WHAT YOU ARE ASKED TO DO —
Rewrite the lines from the line with "0.00 to 0.25: 3" to the line with "3.75 to 4.00: 3", swapping "to" for "-" and keeping everything else identical.

PROVIDED DATA —
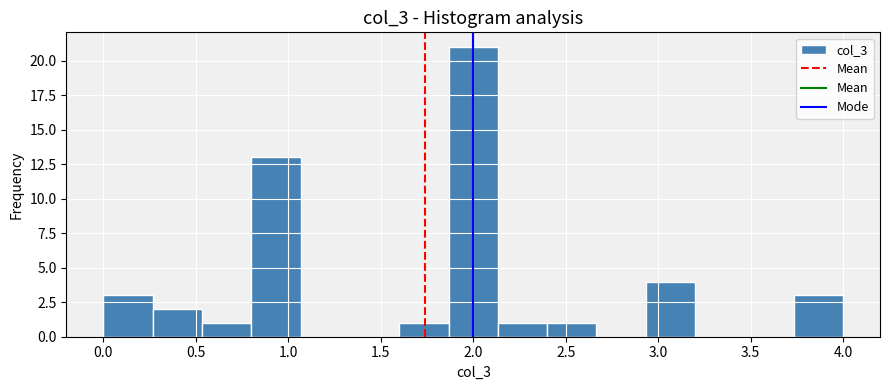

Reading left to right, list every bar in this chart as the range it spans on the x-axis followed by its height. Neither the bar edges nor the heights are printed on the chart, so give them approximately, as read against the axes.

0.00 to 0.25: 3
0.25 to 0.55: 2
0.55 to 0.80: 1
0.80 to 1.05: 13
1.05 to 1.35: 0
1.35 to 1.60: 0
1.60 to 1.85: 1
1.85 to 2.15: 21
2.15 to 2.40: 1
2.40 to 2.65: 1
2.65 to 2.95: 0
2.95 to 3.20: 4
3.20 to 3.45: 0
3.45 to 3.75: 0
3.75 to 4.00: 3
...
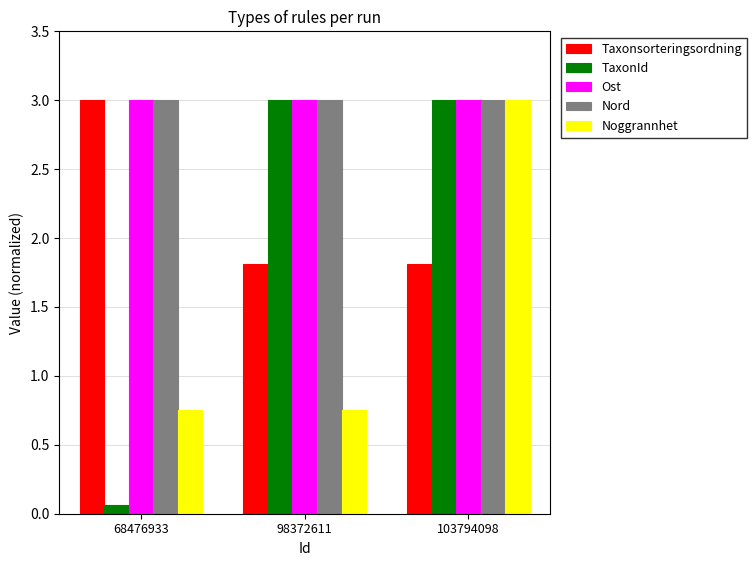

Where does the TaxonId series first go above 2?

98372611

WORKED SOLUTION —
0.00 - 0.25: 3
0.25 - 0.55: 2
0.55 - 0.80: 1
0.80 - 1.05: 13
1.05 - 1.35: 0
1.35 - 1.60: 0
1.60 - 1.85: 1
1.85 - 2.15: 21
2.15 - 2.40: 1
2.40 - 2.65: 1
2.65 - 2.95: 0
2.95 - 3.20: 4
3.20 - 3.45: 0
3.45 - 3.75: 0
3.75 - 4.00: 3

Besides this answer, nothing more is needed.